Subramanian stressed the need for the need for the administrative processes that sit behind these guidelines to be robust and user-friendly and “not cause further challenges to those seeking to comply”.
The Tax Institute said the TPB has been left in the challenging position of trying to make its guidance on the new rules practical while upholding the integrity of the law.
“We acknowledge that striking this balance is difficult and will likely be an iterative process that takes time,” said Robyn Jacobson, senior advocate at the Tax Institute.
The Tax Institute is concerned that registered tax practitioners will be left wondering how to apply the new law and when their actions or that of another registered agent constitute a transgression that meets the threshold beyond which they have a reporting obligation.
“There are serious concerns about the practicality of practitioners seeking legal advice on matters beyond the scope of a tax practitioner (notably criminal law) to comply with their obligations within the 30-day reporting period,” said Jacobson.
She noted that the draft guidance indicates whistleblower protection may be available for disclosures of misconduct by practitioners, in many cases, a reporting practitioner will not be an eligible whistleblower.
This may expose the reporting practitioner to potential loss or damage.
“Practitioners should be rightfully asking what their role actually is under the legislative provisions, and what it should be in an ideal world, in regulating each other in view of the TPB’s core role as regulator of the profession,” she said.

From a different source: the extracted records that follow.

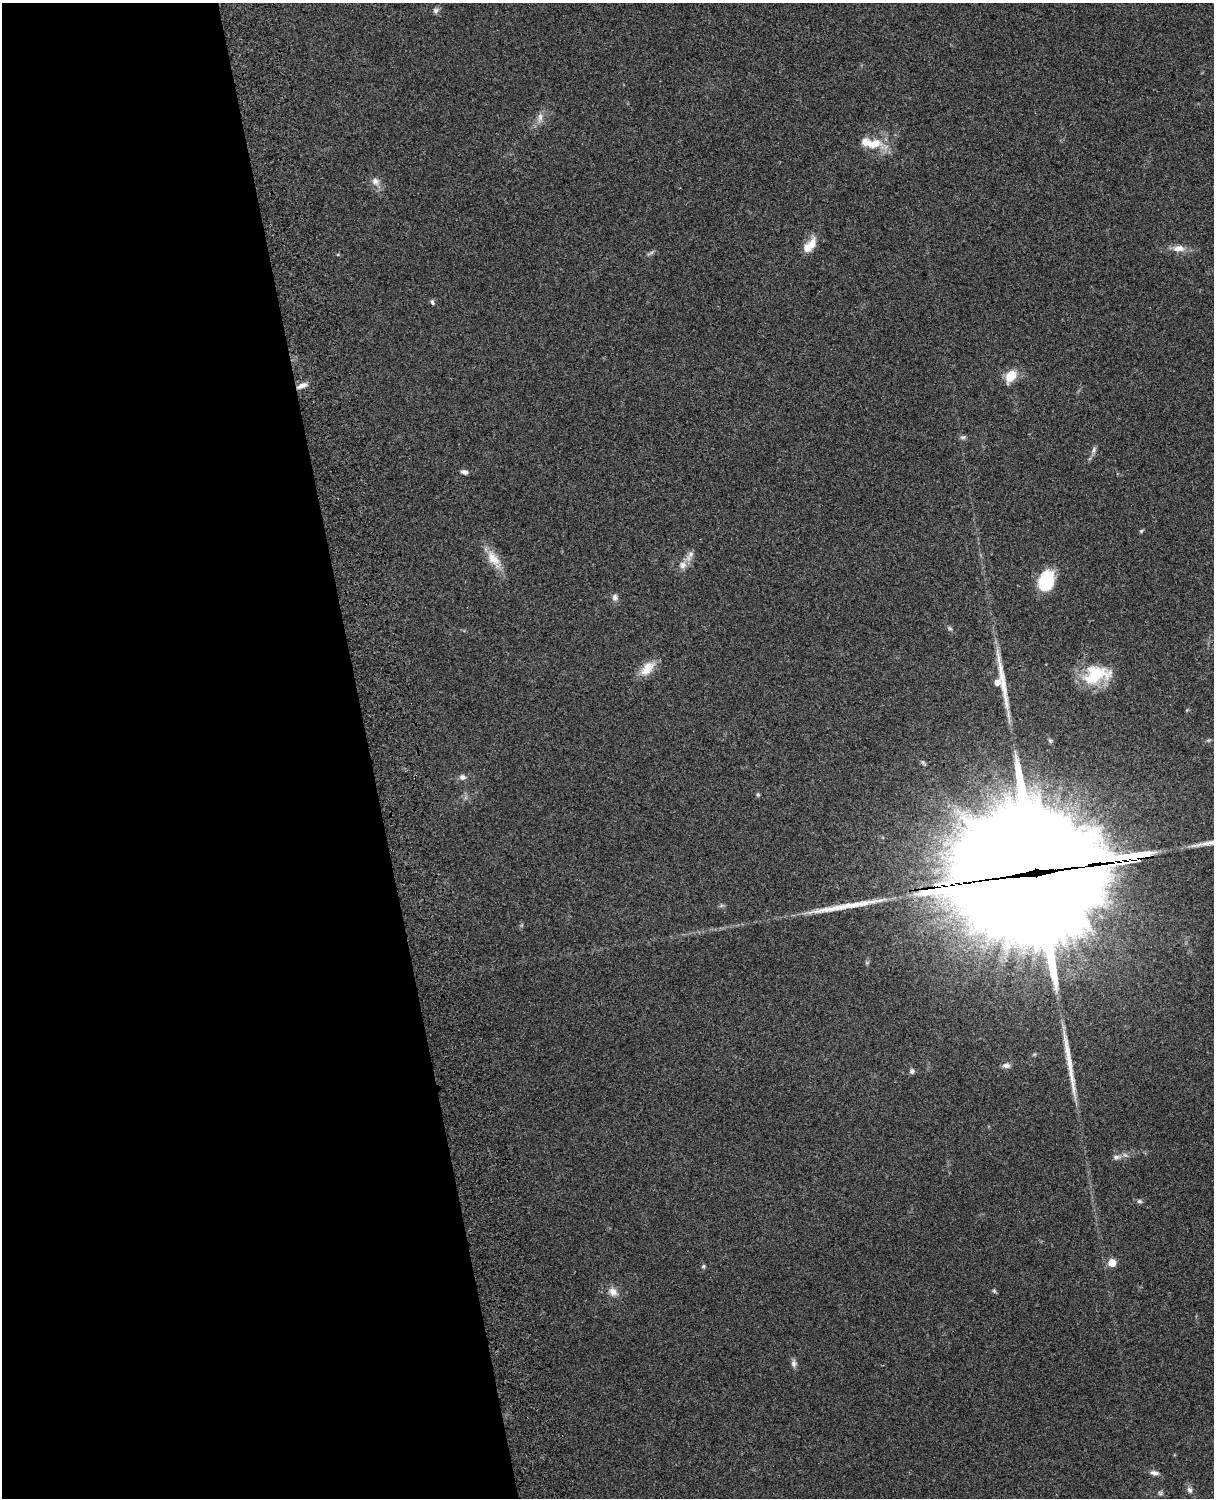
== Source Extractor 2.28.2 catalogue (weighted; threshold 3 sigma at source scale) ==
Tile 5 of 4 x 3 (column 1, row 2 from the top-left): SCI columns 119-1330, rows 1660-3155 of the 5087 x 4927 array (HDU 1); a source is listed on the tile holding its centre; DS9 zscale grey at full resolution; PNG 1216 x 1500 px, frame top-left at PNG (2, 3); no overlay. Shown black and unused: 30% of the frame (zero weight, under 3 of 4 exposures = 6% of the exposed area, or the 3 px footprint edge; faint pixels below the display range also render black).
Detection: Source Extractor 2.28.2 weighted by HDU 2 'WHT'; one run over the whole footprint, this tile lists its part. Background 0.209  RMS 0.0082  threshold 0.0369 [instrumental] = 3 sigma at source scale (4.5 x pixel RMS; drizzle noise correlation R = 1.50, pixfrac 1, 0.05/0.05 arcsec/px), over >= 5 px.
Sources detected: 43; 2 too faint to see at this stretch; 1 inside a brighter object's white glare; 3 long thin detections or spike segments (spike, bleed or trail) — not listed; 1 inside a brighter listed object's ellipse — not listed separately; the other 36 listed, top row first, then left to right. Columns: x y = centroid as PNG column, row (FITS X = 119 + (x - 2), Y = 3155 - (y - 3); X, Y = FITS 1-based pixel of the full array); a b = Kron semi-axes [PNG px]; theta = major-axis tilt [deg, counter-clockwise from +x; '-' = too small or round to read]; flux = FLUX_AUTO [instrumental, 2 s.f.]
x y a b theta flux
436 10 8 7 - 2.6
540 117 13 7 86 4.5
872 143 36 12 -10 19
375 181 11 9 -37 5
809 246 20 9 48 14
1178 248 16 9 4 7.3
432 302 7 4 -66 1.6
1011 376 17 11 54 13
302 385 14 6 22 4.9
963 437 9 4 -7 1.7
1093 450 10 5 72 2.5
464 472 8 5 -15 2.8
1141 531 5 4 - 1.1
691 554 12 6 44 3.8
493 558 24 13 -50 14
683 565 10 9 - 5.4
1046 580 19 14 73 37
615 597 9 8 - 3.1
647 668 22 12 53 13
1096 674 34 19 13 36
997 682 5 5 - 6.2
1050 741 7 5 -54 1.4
462 777 8 7 - 3.3
758 795 5 4 - 1.3
1036 868 121 46 8 32000
1006 1065 11 6 0 3.2
912 1071 7 6 - 2
1116 1157 9 7 7 3
1139 1201 7 5 -14 1.7
1112 1263 5 5 - 20
703 1266 5 5 - 1.3
994 1291 7 4 -46 1.2
613 1292 11 9 -46 6.2
793 1364 10 6 -83 3
1154 1473 12 5 -10 3.2
1190 1490 9 7 -63 2.9
Overlapping masked pixels (flux is a lower limit): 2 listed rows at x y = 302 385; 1036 868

The Tax Institute said a post-implementation review of the new law in two to three years will be essential for determining whether the breach reporting provisions are properly achieving the intended policy outcomes.
Both the Tax Institute and Chartered Accountants ANZ plan to undertake detailed consultation with their members to identify further practical challenges and potential improvements to the TPB’s draft guidance.

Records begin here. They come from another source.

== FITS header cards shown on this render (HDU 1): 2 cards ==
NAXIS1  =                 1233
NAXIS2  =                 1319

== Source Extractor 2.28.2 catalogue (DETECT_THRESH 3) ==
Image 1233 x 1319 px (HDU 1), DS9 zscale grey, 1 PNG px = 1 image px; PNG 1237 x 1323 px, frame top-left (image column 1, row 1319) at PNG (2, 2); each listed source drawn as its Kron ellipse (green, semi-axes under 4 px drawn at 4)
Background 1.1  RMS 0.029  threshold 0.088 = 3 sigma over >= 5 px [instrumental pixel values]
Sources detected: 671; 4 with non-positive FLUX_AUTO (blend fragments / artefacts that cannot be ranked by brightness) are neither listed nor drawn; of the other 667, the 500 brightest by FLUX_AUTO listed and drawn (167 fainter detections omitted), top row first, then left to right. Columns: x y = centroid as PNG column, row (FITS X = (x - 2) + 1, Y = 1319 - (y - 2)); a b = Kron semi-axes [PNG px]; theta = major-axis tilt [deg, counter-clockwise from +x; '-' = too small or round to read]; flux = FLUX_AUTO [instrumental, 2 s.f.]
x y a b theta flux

CA ANZ said it will actively seek feedback from members and prepare a detailed submission and will collaborate with other relevant professional associations as part of this process.

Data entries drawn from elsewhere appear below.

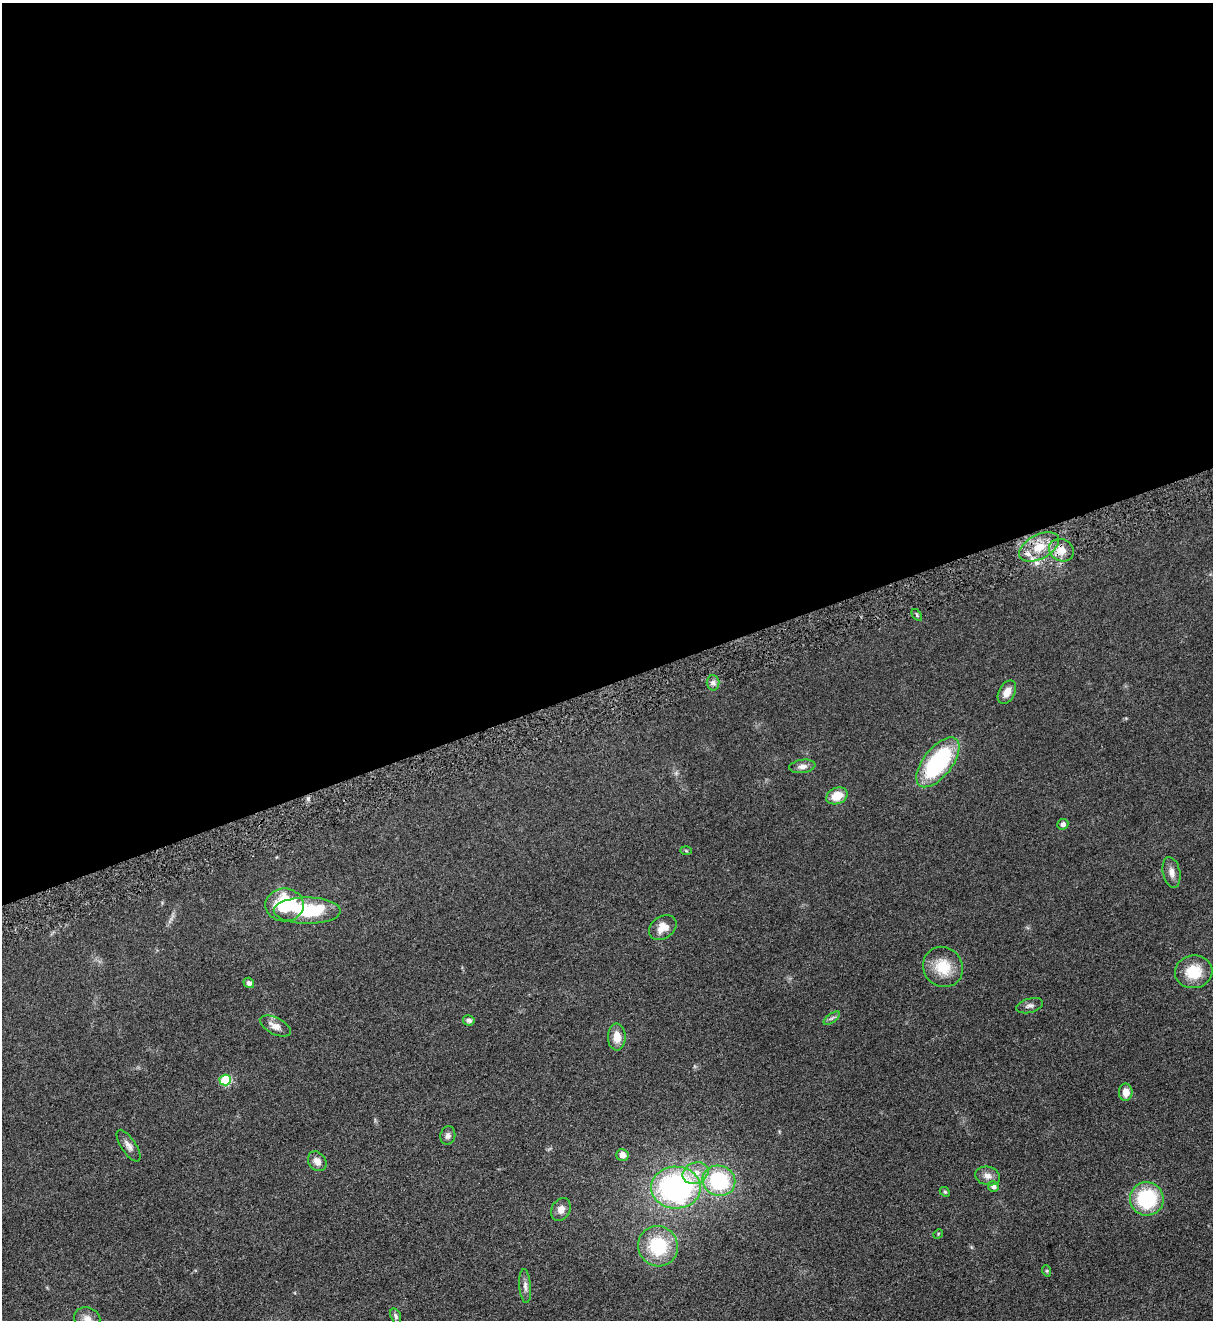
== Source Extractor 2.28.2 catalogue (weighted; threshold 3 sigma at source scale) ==
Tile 2 of 4 x 4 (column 2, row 1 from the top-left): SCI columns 1525-2735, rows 4011-5328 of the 5347 x 5383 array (HDU 1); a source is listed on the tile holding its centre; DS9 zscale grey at full resolution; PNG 1215 x 1322 px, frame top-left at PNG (2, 3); each listed source drawn as its Kron ellipse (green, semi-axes under 4 px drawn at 4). Shown black and unused: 52% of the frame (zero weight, under 3 of 5 exposures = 4% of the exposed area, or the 3 px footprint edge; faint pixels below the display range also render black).
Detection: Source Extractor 2.28.2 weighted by HDU 2 'WHT'; one run over the whole footprint, this tile lists its part. Background 0.0758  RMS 0.0069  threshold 0.0309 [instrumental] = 3 sigma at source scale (4.5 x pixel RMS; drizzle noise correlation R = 1.50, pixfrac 1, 0.05/0.05 arcsec/px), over >= 5 px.
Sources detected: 42; all 42 listed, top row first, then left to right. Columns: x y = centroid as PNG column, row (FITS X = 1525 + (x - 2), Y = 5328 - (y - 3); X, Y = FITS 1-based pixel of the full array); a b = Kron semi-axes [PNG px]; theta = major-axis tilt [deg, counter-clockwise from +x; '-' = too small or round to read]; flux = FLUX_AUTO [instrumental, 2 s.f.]
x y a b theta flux
1039 547 22 12 27 14
1061 550 13 11 -25 7.7
917 615 7 3 -55 0.89
713 683 7 6 - 2.2
1007 692 12 8 61 6.2
938 762 30 14 52 64
802 766 13 6 7 3.1
837 796 11 8 24 11
1063 824 5 5 - 2.2
686 851 5 3 - 0.67
1171 872 15 8 -77 4.1
285 905 19 16 -1 38
307 911 33 13 0 36
663 928 15 11 35 7.3
943 967 21 19 -50 17
1194 972 19 16 7 16
249 983 5 5 - 2.2
1030 1006 13 7 15 2.6
832 1018 9 4 35 1.6
469 1020 6 5 - 2.1
275 1026 17 8 -26 5.3
617 1037 13 9 -89 7.6
225 1080 6 5 - 36
1126 1092 8 7 - 6.1
448 1136 9 7 73 2.3
129 1146 18 7 -57 3.5
622 1155 6 6 - 4.5
317 1161 11 8 -53 4.4
696 1173 13 10 24 7.8
988 1176 13 9 -15 4.1
719 1181 16 15 - 53
993 1186 5 5 - 2.3
676 1188 25 21 0 140
945 1192 5 4 - 0.83
1147 1199 17 16 - 42
561 1209 12 9 64 4.3
938 1234 5 4 - 0.62
658 1246 20 19 - 33
1047 1271 6 4 -72 0.76
525 1286 17 5 -85 3.1
396 1316 8 5 -71 1.5
87 1319 13 11 -20 4.7
Overlapping masked pixels (flux is a lower limit): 1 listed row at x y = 1039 547
Isophote crosses this tile's border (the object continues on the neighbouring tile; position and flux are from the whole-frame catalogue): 1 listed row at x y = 87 1319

“The key objective from CA ANZ’s perspective will be to develop with the TPB a shared, workable understanding of the circumstances where breach reporting should occur,” the association said.
“As the TPB’s draft demonstrates, much will depend on the specific facts and circumstances encountered, and – in determining whether to report a suspected breach made by another tax agent – limitations on the level of understanding of what has occurred.”
CA ANZ has also asked the Accounting Professional & Ethical Standards Board (APESB) to consider the inclusion of a similar qualified breach reporting obligation in APES110 and will be encouraging the APESB to consider the same type of practical implications as will be posed by the TPB’s draft guidance.
“CA ANZ will also be examining its own internal processes for managing any breach notifications which it receives as a recognised professional association under the Tax Agent Services Act 2009,” it said.
TPB Chair Peter de Cure AM said the guidance documents will help tax practitioners understand the additional breach reporting requirements that are aimed at not only maintaining but strengthening the integrity of the tax profession and tax system.
“By raising the professional and ethical standards of tax practitioners, breach reporting will improve the provision of tax practitioner services, enhance consumer protection, and increase community confidence in the integrity of the system that regulates those services and the tax industry,” he said.
De Cure said the TPB aims to take a pragmatic and risk-based approach to implementing the additional breach reporting obligations.
“We welcome feedback on our draft guidance to help shape our final position to ensure the guidance is practical and useful for tax practitioners in helping them understand and meet their obligations,” he said.